Ocean Made

Features

butcher

There’s a collection of cookbooks on display in Ocean Made, which includes Greek by George Calombaris and Neil Perry’s Simply Good Food. The two chefs are some of the fishmonger’s biggest clients. As are Scott Pickett (ESP, Estelle Bistro), Shane Delia (Maha), Ben Shewry (Attica) and The Lucas Group (Chin Chin).

George Lucas and John Christopoulos launched Ocean Made in 1999. It now operates out of three adjacent factories in the backstreets of Collingwood where all the seafood is processed and packaged on-site. Its hard-to-find retail space sells up to 15 tonnes of fish every week, plus mussels, crabs, shellfish and frozen produce.

The low ceiling and walls clad in plywood make you feel as though you’ve stepped into a cabin in Alaska’s far north – albeit a minimalist, designer one.
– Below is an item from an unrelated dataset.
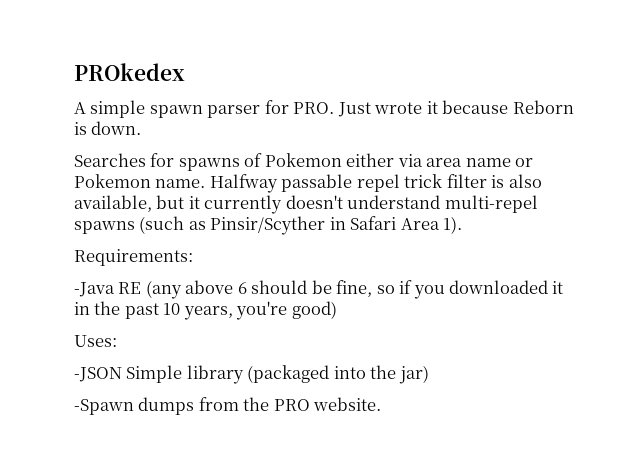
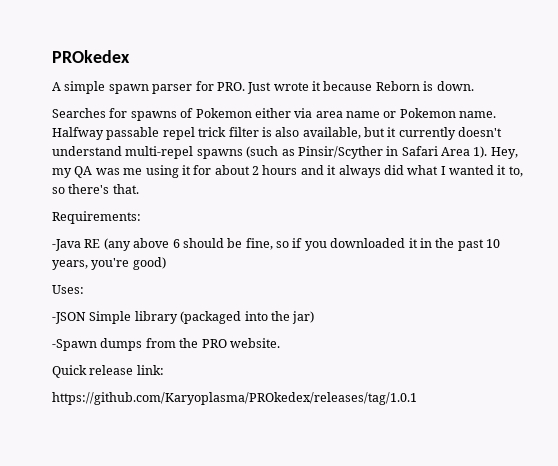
(463, 225) none -> [490,147,518,159] [52,165,523,178] [52,184,139,194] Hey, my QA was me using it for about 2 hours and it always did what I wanted it to, so there's that.
(382, 404) none -> [52,365,164,378] [52,392,417,405] // Quick release link: // https://github.com/Karyoplasma/PROkedex/releases/tag/1.0.1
There’s a large display cabinet filled with fillets of John Dory, yellowfin tuna and cooked Queensland spanner-crab meat.

Most of Ocean Made’s seafood is bought directly from farms. However, Lucas goes to the fish market in Kensington every morning to source all the wild-caught fish. Some of the frozen produce is imported, such as prawns and scallops.

Their retail space is fully stocked for walk-ins. The advantage of having an enormous preparation factory out the back means as a customer, asking for something bigger is never out of the question. While the display cabinet is filled with standard cuts, fish can also be cut, portioned and filleted fresh to order.